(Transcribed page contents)
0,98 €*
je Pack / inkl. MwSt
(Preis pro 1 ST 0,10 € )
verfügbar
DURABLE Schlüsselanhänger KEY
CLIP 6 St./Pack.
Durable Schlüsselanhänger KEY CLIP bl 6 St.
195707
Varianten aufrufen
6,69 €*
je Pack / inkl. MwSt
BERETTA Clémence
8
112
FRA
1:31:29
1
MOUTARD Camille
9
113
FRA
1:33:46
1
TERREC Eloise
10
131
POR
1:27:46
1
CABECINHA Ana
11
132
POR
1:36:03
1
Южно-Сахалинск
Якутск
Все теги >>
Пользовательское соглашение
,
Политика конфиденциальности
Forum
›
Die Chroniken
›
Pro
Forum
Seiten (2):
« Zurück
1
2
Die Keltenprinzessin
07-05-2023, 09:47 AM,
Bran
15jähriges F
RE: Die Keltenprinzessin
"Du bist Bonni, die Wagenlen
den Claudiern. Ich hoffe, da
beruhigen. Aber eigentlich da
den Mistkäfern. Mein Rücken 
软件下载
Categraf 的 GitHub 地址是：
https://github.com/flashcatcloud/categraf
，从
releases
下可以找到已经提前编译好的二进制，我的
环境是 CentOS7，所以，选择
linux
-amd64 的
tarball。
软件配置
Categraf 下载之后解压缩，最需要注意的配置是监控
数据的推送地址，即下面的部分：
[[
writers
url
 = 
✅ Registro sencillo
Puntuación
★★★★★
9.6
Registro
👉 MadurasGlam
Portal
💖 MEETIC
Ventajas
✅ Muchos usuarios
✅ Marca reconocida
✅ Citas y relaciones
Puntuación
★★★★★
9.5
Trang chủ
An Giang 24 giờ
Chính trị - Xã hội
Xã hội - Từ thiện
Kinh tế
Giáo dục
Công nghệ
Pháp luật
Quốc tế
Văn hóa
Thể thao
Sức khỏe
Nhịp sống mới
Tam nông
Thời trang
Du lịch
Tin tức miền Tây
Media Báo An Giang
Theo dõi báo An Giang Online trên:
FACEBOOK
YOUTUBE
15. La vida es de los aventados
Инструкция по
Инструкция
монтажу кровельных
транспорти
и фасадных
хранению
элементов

→ Work order:
Return every line of the items above verbatim, in their original order.

→ Result below:
0,98 €*
je Pack / inkl. MwSt
(Preis pro 1 ST 0,10 € )
verfügbar
DURABLE Schlüsselanhänger KEY
CLIP 6 St./Pack.
Durable Schlüsselanhänger KEY CLIP bl 6 St.
195707
Varianten aufrufen
6,69 €*
je Pack / inkl. MwSt
BERETTA Clémence
8
112
FRA
1:31:29
1
MOUTARD Camille
9
113
FRA
1:33:46
1
TERREC Eloise
10
131
POR
1:27:46
1
CABECINHA Ana
11
132
POR
1:36:03
1
Южно-Сахалинск
Якутск
Все теги >>
Пользовательское соглашение
,
Политика конфиденциальности
Forum
›
Die Chroniken
›
Pro
Forum
Seiten (2):
« Zurück
1
2
Die Keltenprinzessin
07-05-2023, 09:47 AM,
Bran
15jähriges F
RE: Die Keltenprinzessin
"Du bist Bonni, die Wagenlen
den Claudiern. Ich hoffe, da
beruhigen. Aber eigentlich da
den Mistkäfern. Mein Rücken 
软件下载
Categraf 的 GitHub 地址是：
https://github.com/flashcatcloud/categraf
，从
releases
下可以找到已经提前编译好的二进制，我的
环境是 CentOS7，所以，选择
linux
-amd64 的
tarball。
软件配置
Categraf 下载之后解压缩，最需要注意的配置是监控
数据的推送地址，即下面的部分：
[[
writers
url
 = 
✅ Registro sencillo
Puntuación
★★★★★
9.6
Registro
👉 MadurasGlam
Portal
💖 MEETIC
Ventajas
✅ Muchos usuarios
✅ Marca reconocida
✅ Citas y relaciones
Puntuación
★★★★★
9.5
Trang chủ
An Giang 24 giờ
Chính trị - Xã hội
Xã hội - Từ thiện
Kinh tế
Giáo dục
Công nghệ
Pháp luật
Quốc tế
Văn hóa
Thể thao
Sức khỏe
Nhịp sống mới
Tam nông
Thời trang
Du lịch
Tin tức miền Tây
Media Báo An Giang
Theo dõi báo An Giang Online trên:
FACEBOOK
YOUTUBE
15. La vida es de los aventados
Инструкция по
Инструкция
монтажу кровельных
транспорти
и фасадных
хранению
элементов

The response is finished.